Combine ground cover
A large area planted with just one type of groundcover may look wonderfully green and easy to care for, but it can look very boring. Ground covers can be easily combined with each other, but also with other perennials and small trees. In this way, an interesting effect can be achieved through color contrasts. If you limit yourself to just one shade, this can be extremely attractive, as the different flower shapes come into their own here.
Plant ground cover
To ensure that the ground cover quickly forms a dense carpet that is impenetrable to weeds, you must observe a few points when planting:
- Planting time for ground cover is late summer into autumn.
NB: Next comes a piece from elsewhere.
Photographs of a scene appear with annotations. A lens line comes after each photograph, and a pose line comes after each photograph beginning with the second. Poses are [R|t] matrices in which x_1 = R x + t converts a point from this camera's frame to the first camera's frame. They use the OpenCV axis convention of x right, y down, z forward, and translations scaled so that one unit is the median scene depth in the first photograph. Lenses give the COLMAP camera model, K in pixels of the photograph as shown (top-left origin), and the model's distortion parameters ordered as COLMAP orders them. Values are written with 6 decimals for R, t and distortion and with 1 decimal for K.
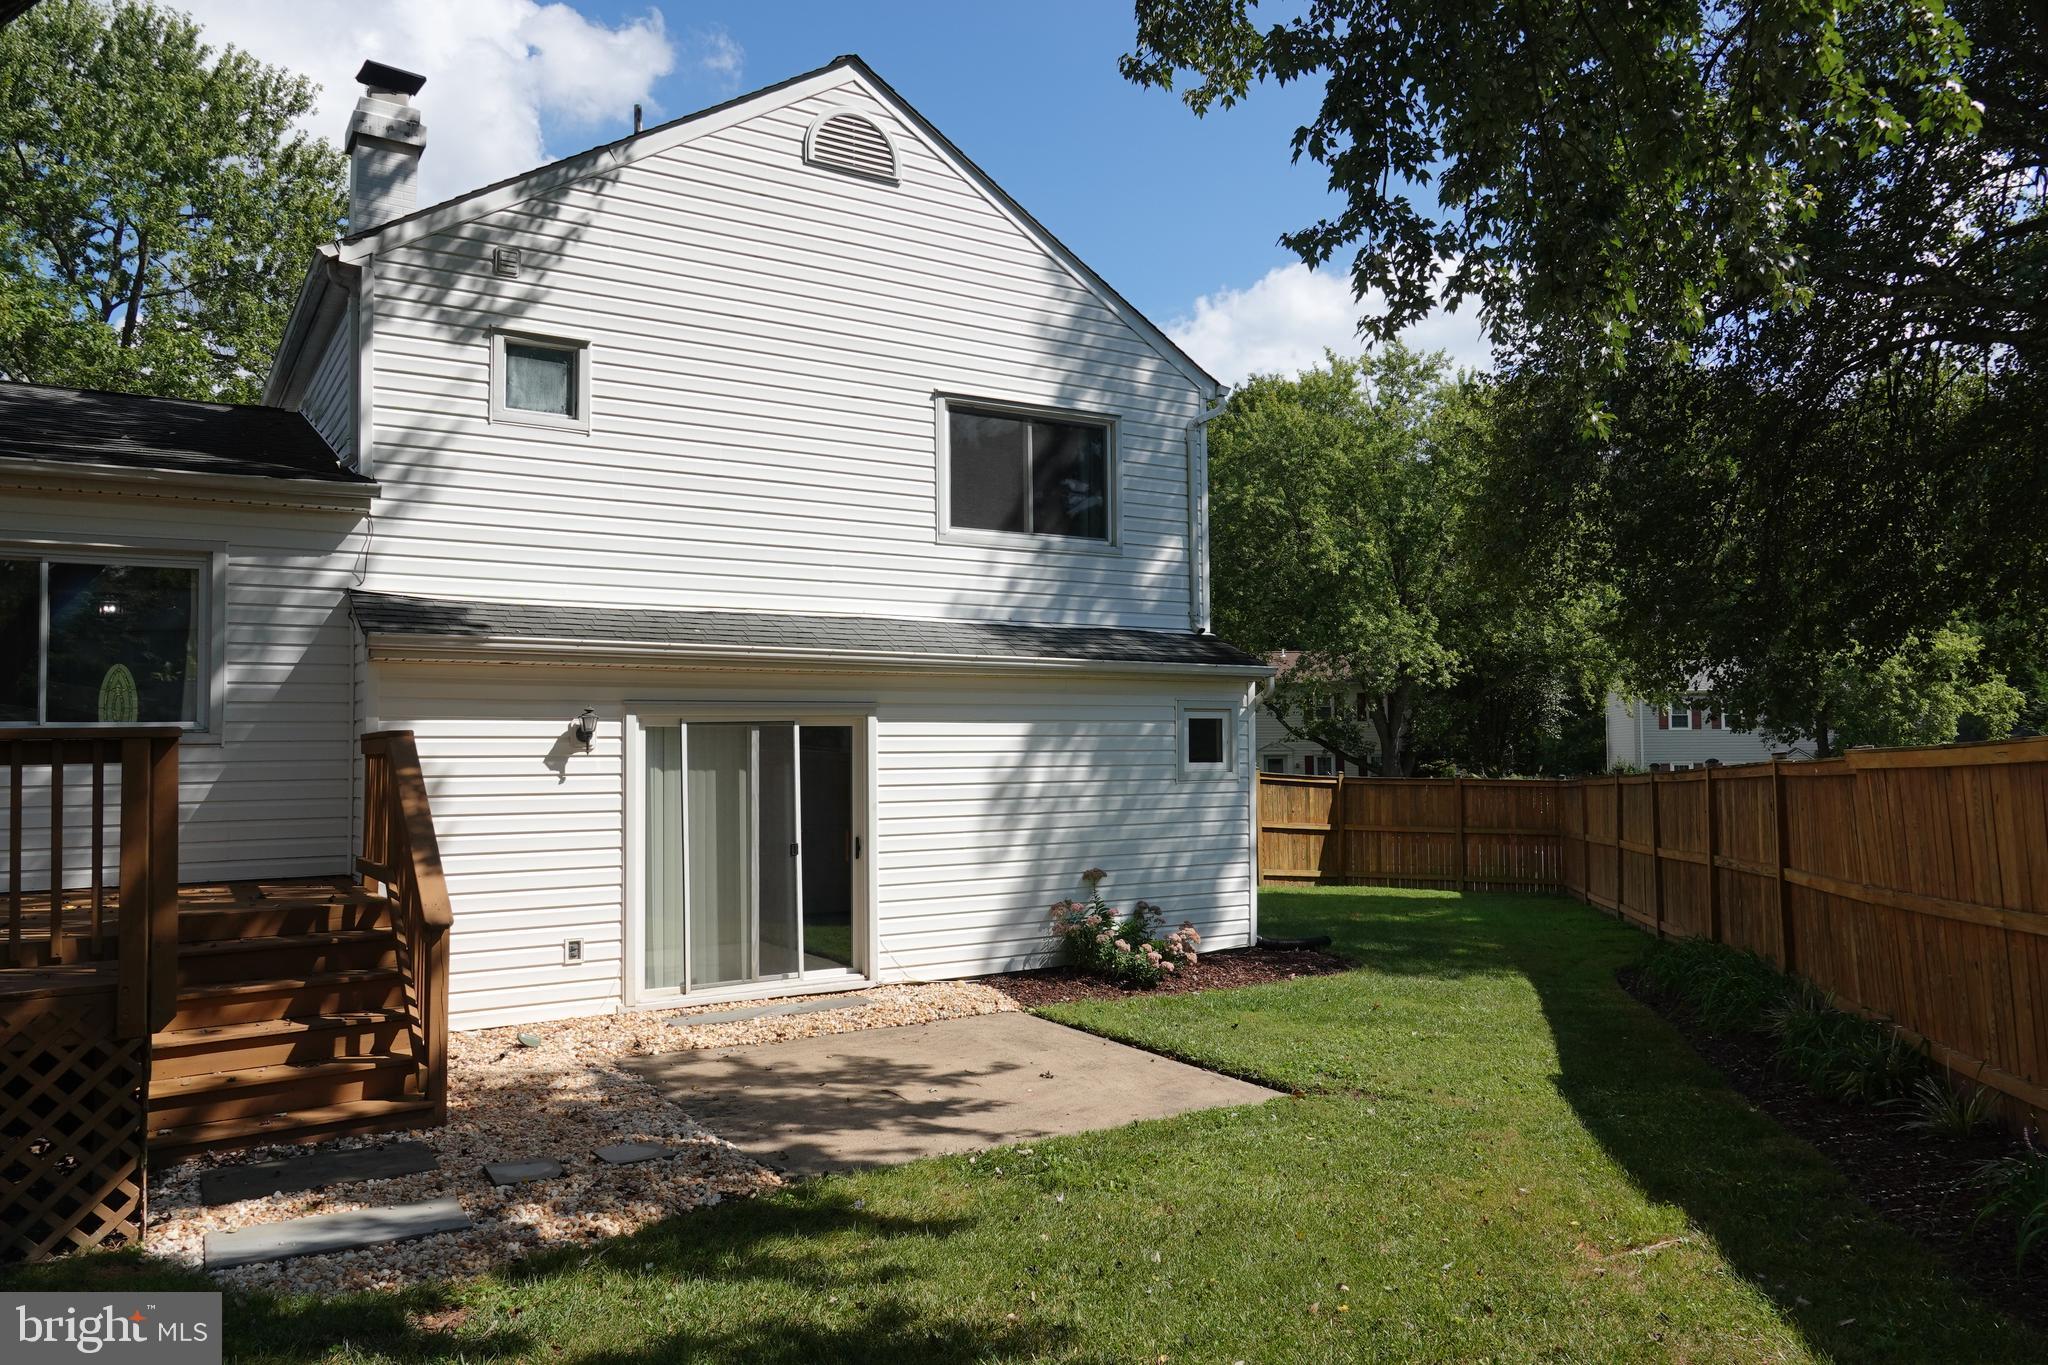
lens RADIAL K [[1437.2, 0, 1016.1], [0, 1437.2, 676.0], [0, 0, 1]] dist [0.000787, 0.007495]
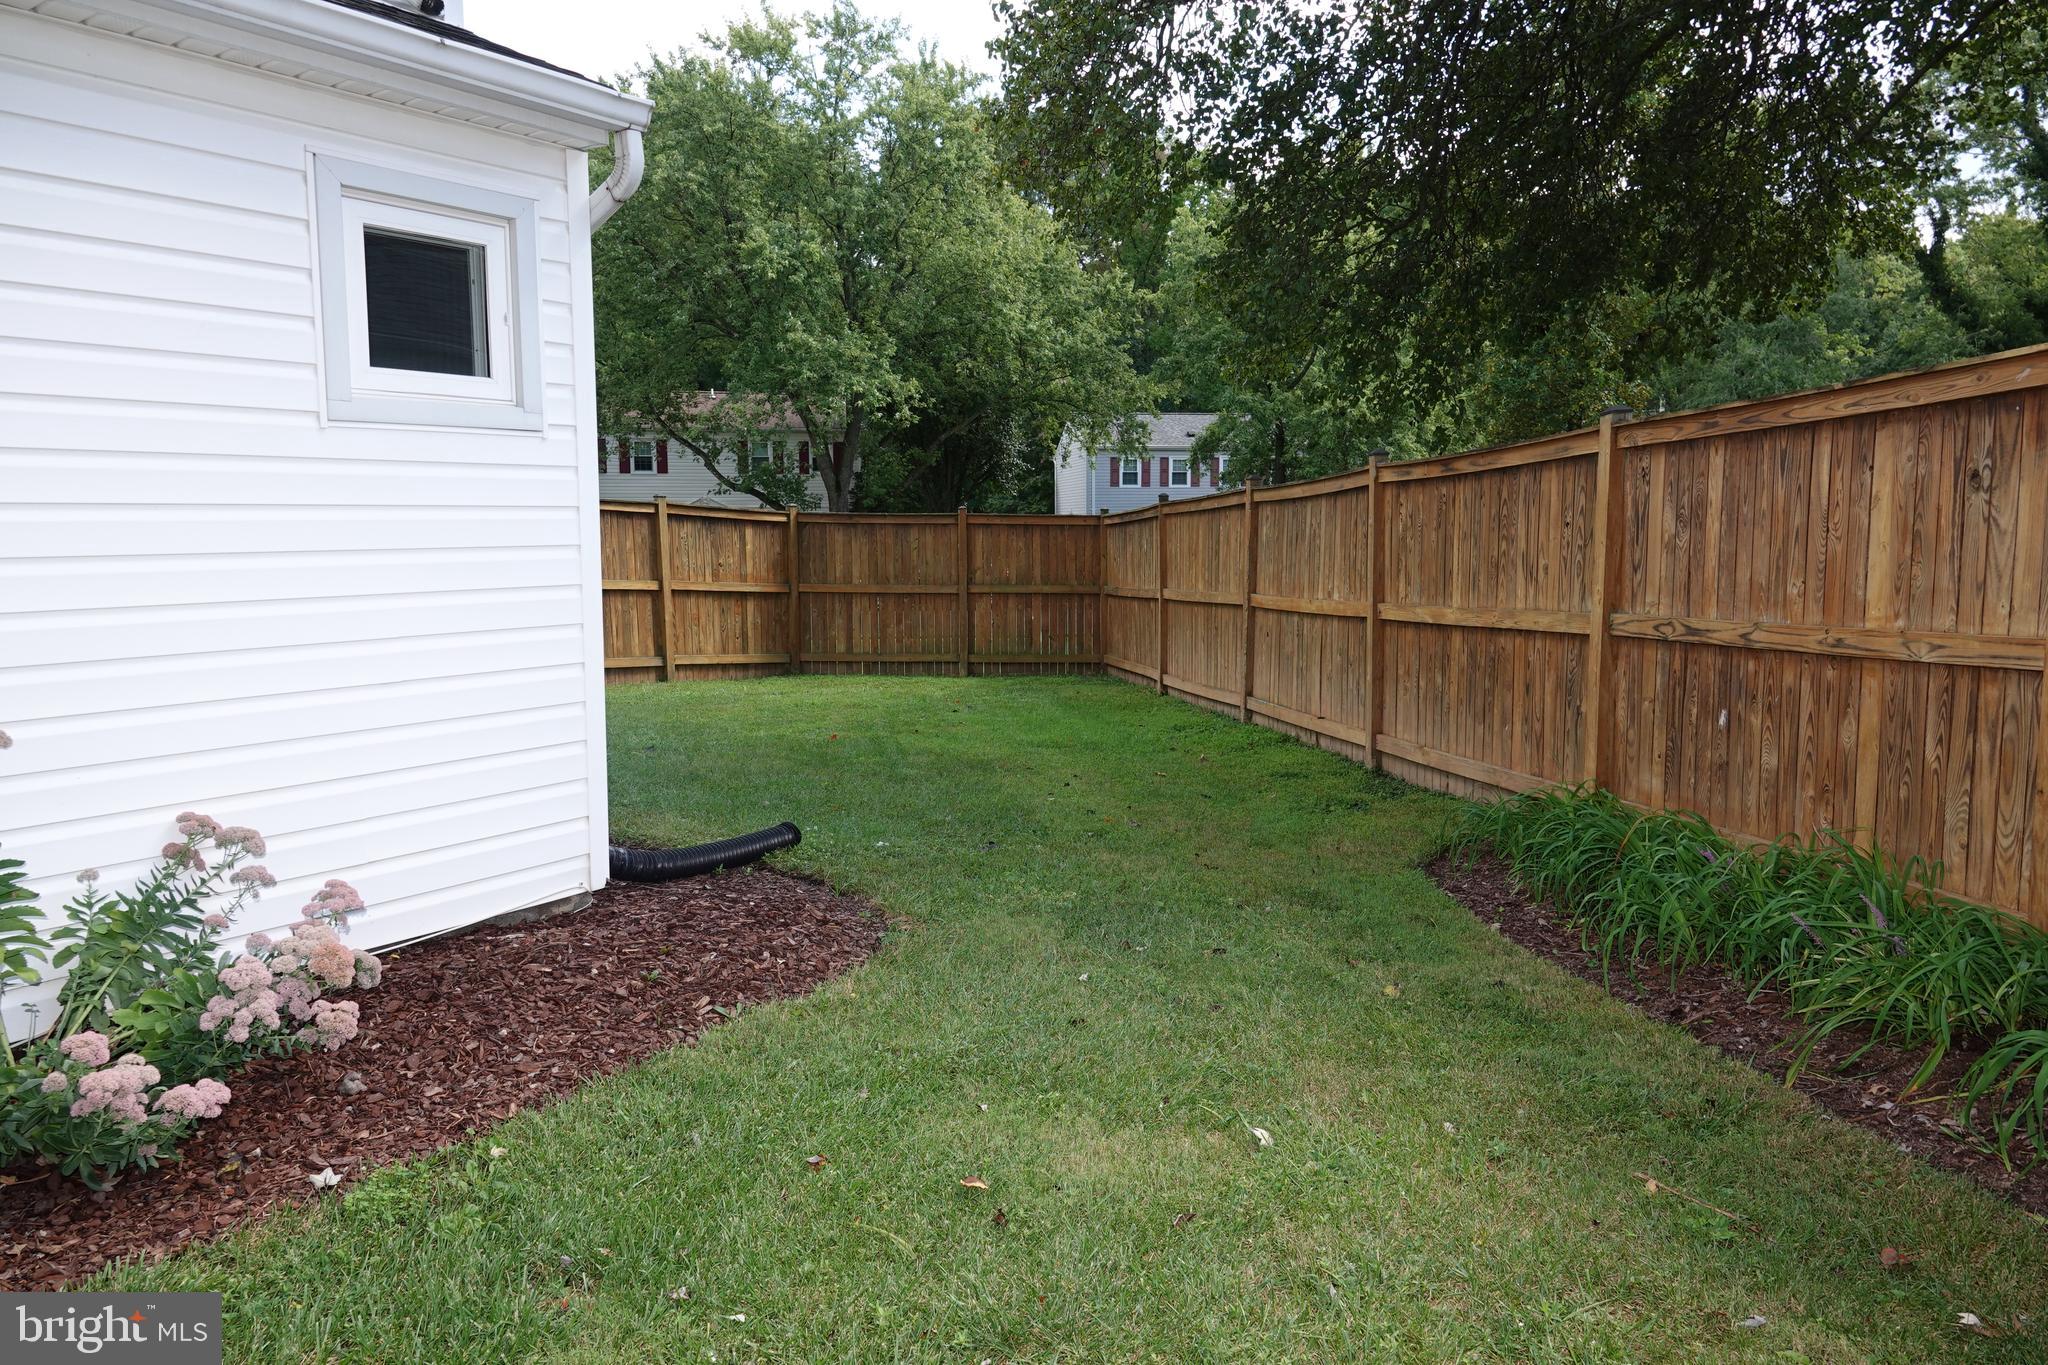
lens RADIAL K [[1437.2, 0, 1025.6], [0, 1437.2, 673.3], [0, 0, 1]] dist [0.000787, 0.007495]
pose [[0.923555, -0.040028, 0.381370, 0.037802], [-0.019867, 0.988207, 0.151831, 0.022191], [-0.382950, -0.147801, 0.911868, 0.186702]]
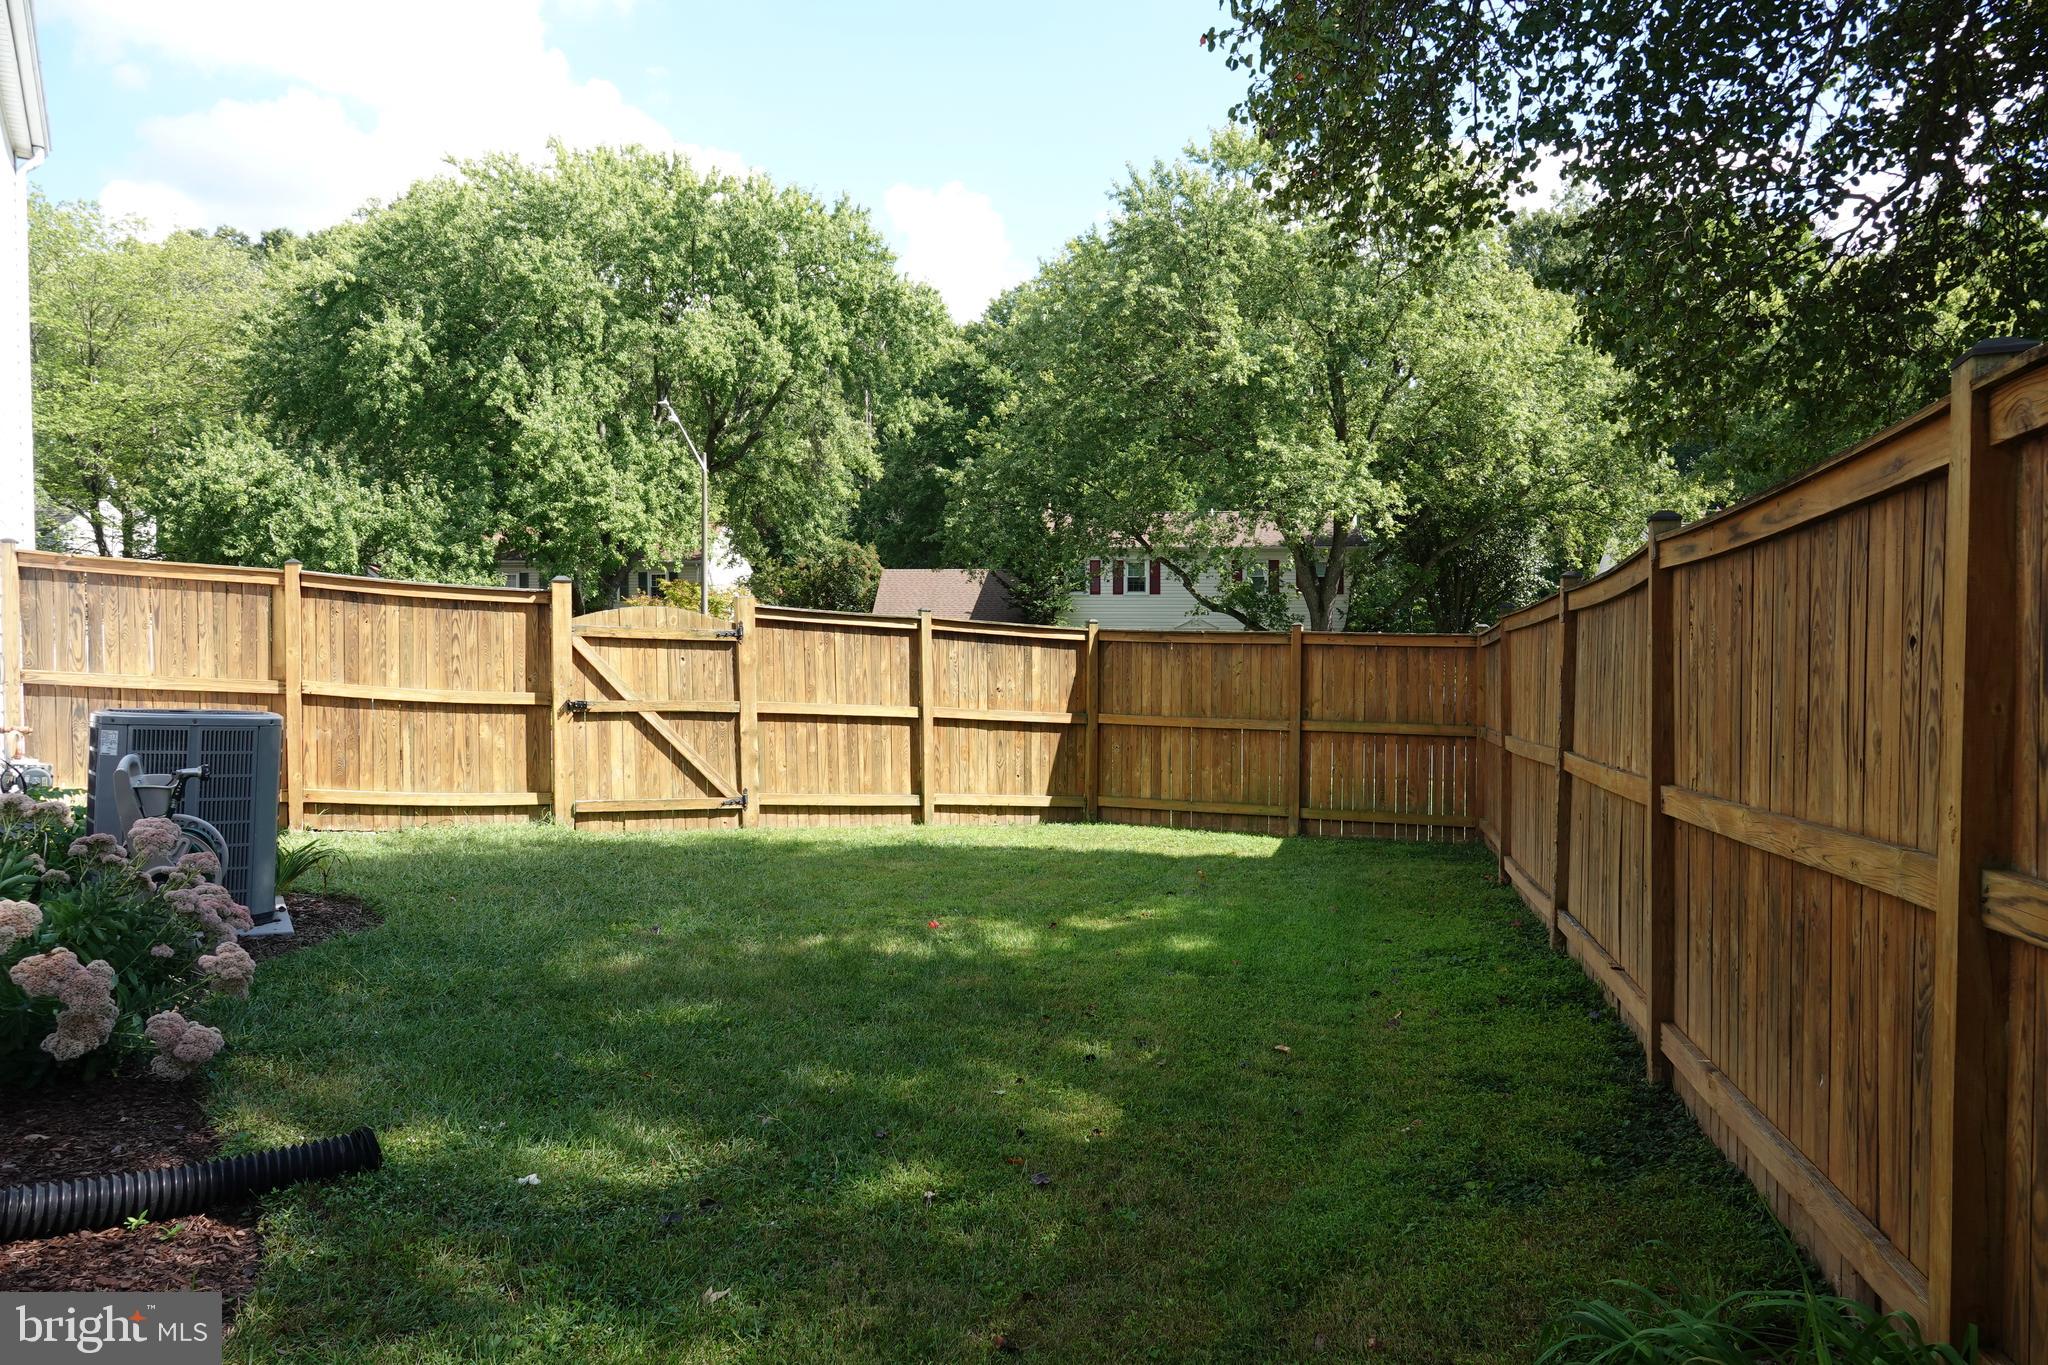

During this time the weeds grow more sparsely and the ornamental plants can take root unhindered until next spring.
- Before planting the perennials, carefully remove all root weeds.
- Thoroughly loosen the soil.
- Distribute about two liters of mature compost per square meter of bed area and work in the fertilizer.
- Heavy clay soils are additionally improved with sand.
- Lay the pots out on the surface at the recommended planting distance.
- Only unpot groundcover shortly before planting so that the root ball does not dry out.
- Dig a small hole with the hand shovel and insert the perennial with the entire ball.
- Press and pour well.
Cut back after planting
After planting, the ground covers are cut back by at least half. As a result, they sprout more vigorously, branch out better and the open area is overgrown faster.
tips
When choosing ground cover, please keep in mind that not all plants grow so densely that they suppress weeds. This applies, for example, to ground cover roses, which thrive as creepers and form beautiful carpets of flowers, but rather loosely cover the ground.